» **Reading passage**
Icons of Resilience in the 9/11 Memorial
Hopelessness and disbelief defined the American psyche in the immediate aftermath of the World Trade Center collapse fourteen years ago on September 11, 2001.
Ten years later, on September 11, 2011, the 9/11 Memorial & Museum opened its doors to share construction artifacts and a huge collection of historic memorabilia related to this horrific event.
In October 2014, after nearly five years of planning and roughly seven years of construction, the new One World Trade Center opened its doors as well. With 104 stories, it stands at a symbolic 1776 feet high and is also known as the “Freedom Tower.”
This is the story of how the cleanup and construction crews cleared away the rubble, which formed the basis of the new 9/11 Memorial & Museum.
North Reflecting Pool, 9/11 Memorial, Photo by Amy Dreher
In 2001, when the attacks happened, images flooded the nation. Images of a smoldering Ground Zero portrayed the feeling of dismay felt across the country. For New York City assistant construction commissioner Lou Mendes, a different picture emerged from the rubble.
A retaining wall had survived the blast. It wasn’t heralded in the news, but one massive slurry wall had held up, to hold back the Hudson River, disastrous if it failed. Rescue, recovery, and cleanup in the early hours and days following 9/11 were shaped because of the slurry wall, a concrete partition rising 70 to 80 feet and surrounding 16 acres below the Twin Towers.
Everything looked bleak. The whole job was done around protecting that wall.” ~ Lou Mendes
The three-foot-thick wall circled the below-grade base of the entire World Trade Center complex, creating the so-called bathtub, where most of the recovery and cleanup took place. The tons of debris that had rained into the bathtub held the slurry wall in place. In the aftermath, engineers and crews worked to maintain its integrity.
“We worked from debris platform to debris platform, all the way down,” he says.
Slurry Wall section at 9/11 Museum, NYC, Photo by Jin Lee
The slurry wall survived and is now displayed, along with a few decommissioned pieces of the buildings, in the 9/11 Museum collection. The artifacts of construction represent the power of resilience and testify to America’s building capabilities.
World Trade Center Slurry Wall, In Retrospect
Though supported today by an additional wall for reinforcement, the slurry wall at the World Trade Center can be considered significant evidence of the endurance of American construction.

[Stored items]
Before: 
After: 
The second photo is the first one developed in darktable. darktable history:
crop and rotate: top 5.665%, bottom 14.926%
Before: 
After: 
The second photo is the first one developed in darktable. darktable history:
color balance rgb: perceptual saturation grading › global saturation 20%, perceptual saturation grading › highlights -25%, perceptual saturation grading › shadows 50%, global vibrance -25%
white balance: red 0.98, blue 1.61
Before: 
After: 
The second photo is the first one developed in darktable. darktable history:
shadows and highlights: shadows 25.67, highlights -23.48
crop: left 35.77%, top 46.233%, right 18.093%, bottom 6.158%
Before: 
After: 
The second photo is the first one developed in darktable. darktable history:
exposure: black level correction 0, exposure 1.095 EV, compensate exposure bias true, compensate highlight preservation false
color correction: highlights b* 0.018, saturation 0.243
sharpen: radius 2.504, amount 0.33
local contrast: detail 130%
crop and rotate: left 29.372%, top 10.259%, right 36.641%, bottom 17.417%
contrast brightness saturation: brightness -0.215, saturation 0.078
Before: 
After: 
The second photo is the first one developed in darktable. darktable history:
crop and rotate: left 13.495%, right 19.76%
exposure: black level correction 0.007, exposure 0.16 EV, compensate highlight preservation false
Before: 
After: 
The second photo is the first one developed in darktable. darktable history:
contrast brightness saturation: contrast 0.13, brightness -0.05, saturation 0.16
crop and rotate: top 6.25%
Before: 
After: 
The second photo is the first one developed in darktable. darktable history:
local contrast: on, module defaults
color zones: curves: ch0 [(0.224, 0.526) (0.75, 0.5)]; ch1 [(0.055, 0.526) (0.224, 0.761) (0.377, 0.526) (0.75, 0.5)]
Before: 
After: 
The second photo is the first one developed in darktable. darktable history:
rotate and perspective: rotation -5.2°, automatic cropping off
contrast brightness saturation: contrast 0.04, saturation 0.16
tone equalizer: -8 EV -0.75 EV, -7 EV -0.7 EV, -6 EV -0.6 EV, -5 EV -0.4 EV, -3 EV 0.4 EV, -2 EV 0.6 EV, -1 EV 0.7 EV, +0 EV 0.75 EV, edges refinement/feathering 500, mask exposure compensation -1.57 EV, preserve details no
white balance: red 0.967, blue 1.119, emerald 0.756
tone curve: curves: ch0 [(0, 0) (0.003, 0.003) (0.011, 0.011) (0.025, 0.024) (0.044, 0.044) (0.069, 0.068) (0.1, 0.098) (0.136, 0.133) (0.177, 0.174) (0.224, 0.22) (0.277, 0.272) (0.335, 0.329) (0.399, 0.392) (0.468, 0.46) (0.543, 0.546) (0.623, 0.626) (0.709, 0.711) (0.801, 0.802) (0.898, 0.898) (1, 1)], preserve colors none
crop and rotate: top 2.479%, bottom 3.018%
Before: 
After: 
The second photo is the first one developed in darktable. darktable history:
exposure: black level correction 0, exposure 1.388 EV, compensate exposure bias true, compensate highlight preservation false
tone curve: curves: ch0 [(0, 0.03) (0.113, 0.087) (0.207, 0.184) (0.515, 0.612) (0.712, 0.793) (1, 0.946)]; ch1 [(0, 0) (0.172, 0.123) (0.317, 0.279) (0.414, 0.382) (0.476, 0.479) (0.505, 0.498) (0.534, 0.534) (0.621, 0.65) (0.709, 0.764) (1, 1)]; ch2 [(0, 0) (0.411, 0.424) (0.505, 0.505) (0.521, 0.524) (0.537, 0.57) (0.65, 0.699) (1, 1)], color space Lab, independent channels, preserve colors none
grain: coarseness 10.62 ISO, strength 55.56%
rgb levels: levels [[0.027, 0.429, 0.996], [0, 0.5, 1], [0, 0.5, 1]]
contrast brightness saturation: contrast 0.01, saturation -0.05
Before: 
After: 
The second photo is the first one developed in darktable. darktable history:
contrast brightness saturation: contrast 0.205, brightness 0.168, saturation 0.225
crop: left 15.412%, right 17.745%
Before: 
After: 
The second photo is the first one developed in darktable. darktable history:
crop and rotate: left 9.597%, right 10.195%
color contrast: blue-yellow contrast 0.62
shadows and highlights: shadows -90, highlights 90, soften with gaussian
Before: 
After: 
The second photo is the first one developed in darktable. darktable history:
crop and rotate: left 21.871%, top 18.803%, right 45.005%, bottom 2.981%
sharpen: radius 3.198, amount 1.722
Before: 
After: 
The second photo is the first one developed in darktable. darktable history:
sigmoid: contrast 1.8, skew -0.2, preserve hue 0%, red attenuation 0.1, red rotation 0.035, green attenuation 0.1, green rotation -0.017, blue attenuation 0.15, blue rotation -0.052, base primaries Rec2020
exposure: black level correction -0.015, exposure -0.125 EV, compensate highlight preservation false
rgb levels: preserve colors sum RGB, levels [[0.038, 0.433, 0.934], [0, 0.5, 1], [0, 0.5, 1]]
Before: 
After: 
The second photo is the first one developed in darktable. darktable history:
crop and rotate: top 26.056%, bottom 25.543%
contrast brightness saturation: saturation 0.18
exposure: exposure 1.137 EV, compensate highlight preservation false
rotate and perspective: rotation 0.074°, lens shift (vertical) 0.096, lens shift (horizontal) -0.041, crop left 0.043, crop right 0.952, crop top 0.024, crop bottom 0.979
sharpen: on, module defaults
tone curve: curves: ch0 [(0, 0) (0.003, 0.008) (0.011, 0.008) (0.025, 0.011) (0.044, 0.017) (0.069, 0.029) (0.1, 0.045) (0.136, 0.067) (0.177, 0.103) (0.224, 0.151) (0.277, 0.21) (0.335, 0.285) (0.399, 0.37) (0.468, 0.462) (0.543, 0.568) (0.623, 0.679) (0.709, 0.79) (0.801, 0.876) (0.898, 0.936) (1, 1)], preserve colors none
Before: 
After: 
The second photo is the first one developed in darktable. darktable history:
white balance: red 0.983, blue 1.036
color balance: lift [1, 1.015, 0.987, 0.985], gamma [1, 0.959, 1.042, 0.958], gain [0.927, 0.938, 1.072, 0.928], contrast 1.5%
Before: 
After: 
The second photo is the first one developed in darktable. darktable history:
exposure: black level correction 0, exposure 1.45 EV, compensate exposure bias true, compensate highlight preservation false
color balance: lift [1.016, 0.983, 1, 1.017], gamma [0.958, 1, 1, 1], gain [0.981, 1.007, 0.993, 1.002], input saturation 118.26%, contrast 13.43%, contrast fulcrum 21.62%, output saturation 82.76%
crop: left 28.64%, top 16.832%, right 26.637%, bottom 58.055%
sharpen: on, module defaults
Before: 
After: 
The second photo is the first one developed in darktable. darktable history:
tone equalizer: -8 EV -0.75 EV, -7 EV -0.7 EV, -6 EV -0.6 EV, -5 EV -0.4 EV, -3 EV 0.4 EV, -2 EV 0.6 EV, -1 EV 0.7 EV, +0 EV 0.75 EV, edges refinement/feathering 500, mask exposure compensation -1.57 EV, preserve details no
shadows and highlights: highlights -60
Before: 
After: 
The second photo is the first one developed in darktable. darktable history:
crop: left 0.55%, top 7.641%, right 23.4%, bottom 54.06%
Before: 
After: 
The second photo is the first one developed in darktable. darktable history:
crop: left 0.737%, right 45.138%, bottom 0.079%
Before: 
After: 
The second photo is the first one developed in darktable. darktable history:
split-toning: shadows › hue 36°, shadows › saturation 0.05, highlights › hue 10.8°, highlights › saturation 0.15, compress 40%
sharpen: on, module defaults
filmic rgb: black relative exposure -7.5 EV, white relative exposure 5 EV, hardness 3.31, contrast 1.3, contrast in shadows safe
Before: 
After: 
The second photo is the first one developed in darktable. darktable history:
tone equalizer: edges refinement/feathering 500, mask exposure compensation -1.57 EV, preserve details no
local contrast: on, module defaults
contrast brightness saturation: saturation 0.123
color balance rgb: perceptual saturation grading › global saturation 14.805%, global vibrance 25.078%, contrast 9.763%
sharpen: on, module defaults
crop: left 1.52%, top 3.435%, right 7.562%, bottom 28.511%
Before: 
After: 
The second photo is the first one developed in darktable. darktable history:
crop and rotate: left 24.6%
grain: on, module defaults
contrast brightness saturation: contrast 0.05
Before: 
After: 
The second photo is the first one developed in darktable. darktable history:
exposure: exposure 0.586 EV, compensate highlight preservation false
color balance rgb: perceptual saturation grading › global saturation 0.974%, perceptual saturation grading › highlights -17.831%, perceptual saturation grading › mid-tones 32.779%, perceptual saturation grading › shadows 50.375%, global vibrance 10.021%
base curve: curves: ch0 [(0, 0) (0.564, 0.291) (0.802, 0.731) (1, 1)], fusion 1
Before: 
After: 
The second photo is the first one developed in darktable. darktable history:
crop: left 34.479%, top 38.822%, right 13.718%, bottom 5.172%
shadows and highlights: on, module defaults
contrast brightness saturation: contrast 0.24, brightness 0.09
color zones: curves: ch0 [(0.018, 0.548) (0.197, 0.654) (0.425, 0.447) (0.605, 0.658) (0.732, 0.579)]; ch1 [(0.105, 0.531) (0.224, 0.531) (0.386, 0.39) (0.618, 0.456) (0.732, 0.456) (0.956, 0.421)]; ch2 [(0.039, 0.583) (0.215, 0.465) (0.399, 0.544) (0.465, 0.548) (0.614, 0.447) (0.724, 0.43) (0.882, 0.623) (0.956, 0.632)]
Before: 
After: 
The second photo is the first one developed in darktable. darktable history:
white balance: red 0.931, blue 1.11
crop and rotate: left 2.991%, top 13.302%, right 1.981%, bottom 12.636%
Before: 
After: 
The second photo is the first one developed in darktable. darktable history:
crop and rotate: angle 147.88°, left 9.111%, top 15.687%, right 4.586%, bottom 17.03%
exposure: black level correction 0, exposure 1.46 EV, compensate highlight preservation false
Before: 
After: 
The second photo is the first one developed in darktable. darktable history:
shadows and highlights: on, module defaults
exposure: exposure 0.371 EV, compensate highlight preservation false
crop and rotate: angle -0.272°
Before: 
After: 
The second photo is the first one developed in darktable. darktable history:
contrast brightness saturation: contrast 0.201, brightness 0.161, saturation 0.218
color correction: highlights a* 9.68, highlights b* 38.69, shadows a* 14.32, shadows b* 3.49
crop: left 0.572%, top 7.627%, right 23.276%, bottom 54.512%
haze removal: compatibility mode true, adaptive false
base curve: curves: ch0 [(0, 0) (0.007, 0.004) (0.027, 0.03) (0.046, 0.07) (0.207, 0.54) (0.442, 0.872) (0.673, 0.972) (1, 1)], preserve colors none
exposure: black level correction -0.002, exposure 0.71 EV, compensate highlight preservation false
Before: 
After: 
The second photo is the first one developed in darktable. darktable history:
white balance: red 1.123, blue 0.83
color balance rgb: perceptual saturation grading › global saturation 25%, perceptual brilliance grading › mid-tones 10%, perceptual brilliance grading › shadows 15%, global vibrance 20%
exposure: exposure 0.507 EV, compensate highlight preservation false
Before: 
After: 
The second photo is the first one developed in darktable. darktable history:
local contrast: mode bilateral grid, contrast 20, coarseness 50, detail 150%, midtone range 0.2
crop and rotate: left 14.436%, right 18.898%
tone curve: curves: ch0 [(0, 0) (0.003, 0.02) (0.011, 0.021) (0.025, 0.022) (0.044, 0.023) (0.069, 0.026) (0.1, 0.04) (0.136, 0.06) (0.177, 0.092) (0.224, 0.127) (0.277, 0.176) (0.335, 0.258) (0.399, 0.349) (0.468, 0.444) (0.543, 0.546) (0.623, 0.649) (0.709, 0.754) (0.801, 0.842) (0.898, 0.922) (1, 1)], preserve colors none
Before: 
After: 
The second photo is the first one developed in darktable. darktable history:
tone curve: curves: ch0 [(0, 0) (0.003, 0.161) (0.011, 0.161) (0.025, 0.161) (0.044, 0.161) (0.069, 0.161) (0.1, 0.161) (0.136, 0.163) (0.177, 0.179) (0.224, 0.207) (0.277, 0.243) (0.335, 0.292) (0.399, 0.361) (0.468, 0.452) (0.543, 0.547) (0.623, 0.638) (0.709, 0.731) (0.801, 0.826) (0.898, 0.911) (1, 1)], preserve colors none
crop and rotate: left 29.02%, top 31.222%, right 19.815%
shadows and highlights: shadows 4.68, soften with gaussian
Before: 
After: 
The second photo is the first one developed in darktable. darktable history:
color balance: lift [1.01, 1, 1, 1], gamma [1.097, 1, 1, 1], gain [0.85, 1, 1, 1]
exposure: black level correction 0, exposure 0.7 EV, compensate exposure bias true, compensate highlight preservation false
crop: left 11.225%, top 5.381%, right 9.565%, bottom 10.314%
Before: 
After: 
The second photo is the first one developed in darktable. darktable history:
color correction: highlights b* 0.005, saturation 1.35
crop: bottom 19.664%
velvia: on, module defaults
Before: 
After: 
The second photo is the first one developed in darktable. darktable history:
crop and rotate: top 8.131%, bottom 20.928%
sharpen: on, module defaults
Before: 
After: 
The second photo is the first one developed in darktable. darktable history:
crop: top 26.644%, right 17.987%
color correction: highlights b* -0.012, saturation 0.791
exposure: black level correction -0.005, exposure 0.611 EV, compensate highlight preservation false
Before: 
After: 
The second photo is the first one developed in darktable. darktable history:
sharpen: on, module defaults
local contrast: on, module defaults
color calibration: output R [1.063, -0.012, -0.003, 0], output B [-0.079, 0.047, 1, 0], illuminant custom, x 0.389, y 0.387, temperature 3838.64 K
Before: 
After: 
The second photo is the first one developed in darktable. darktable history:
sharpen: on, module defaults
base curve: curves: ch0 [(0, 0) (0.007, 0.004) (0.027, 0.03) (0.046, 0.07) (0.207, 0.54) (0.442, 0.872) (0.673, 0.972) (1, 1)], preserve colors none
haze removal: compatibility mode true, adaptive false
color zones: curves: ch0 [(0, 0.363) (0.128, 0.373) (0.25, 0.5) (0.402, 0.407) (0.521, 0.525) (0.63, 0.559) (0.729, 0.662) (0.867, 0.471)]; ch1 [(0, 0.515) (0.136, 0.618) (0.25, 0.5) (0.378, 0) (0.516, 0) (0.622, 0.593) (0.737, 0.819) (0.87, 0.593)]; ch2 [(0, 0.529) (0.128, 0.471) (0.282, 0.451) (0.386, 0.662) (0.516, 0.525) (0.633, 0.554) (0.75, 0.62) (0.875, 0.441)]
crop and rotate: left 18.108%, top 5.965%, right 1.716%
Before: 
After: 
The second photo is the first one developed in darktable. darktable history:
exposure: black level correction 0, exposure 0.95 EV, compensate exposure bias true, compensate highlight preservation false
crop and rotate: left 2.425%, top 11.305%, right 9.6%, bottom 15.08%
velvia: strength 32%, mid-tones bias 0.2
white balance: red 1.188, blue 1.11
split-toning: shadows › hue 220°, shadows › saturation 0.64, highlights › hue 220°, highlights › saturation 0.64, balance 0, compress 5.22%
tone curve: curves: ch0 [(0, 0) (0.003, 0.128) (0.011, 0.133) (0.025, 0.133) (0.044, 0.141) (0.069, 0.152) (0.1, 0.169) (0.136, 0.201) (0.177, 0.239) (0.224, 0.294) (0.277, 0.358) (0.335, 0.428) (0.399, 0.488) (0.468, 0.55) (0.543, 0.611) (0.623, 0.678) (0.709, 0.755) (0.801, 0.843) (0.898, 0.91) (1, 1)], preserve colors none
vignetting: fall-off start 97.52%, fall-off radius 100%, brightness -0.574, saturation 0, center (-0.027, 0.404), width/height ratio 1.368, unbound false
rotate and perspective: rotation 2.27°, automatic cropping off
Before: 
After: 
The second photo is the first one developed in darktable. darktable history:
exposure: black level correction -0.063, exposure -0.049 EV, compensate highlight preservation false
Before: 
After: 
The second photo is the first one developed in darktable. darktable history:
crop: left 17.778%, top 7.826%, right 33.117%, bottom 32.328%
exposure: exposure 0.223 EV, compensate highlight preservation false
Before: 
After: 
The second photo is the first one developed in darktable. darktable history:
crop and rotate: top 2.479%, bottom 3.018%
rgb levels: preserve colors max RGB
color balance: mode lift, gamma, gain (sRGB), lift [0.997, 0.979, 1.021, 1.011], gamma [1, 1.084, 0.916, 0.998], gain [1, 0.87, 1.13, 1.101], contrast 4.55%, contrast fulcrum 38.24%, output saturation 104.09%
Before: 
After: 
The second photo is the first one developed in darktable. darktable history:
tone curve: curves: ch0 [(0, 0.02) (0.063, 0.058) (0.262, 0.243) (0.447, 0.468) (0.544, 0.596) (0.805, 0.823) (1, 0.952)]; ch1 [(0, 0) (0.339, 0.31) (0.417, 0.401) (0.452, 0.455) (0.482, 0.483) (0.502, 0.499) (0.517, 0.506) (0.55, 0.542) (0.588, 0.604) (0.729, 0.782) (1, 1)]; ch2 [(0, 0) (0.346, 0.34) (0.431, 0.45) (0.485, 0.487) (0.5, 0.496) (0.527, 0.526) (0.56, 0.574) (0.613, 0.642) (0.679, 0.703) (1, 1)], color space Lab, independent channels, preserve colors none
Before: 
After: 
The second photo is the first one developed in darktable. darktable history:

» **Challenges**
A. How thick is the slurry wall, according to the passage on the 9/11 Memorial?
B. Continue the passage about the World Trade Center slurry wall from where it stops.

» **Outputs**
A. The slurry wall is three feet thick.

B.
The artifacts in the 9/11 Museum stand as pieces of remembrance, as examples of stalwart industry, as points of contemplation about the future. Only a 60-foot section of the wall is on display in the museum; the rest is still doing its job, says Mendes, who serves now as vice president for Facilities, Design and Construction at the National September 11 Memorial & Museum. The facility was dedicated after more than a decade of intense clearing and reconstruction.
The wall is an engineering feat but not necessarily an object of beauty. The stark, light gray slab of reinforced concrete, studded with large protruding bolts, stands in the most dramatic room of the museum that visitors enter through a tunnel.
“It’s basically magnificent,” Mendes says. Granted, he might be a little biased. Not only did he work for the city throughout the period of reclaiming the World Trade Center site, he later oversaw crews that built the memorial and museum. He says the cleanup had been the most challenging job of his career, until he coordinated the design and construction of the museum and memorial.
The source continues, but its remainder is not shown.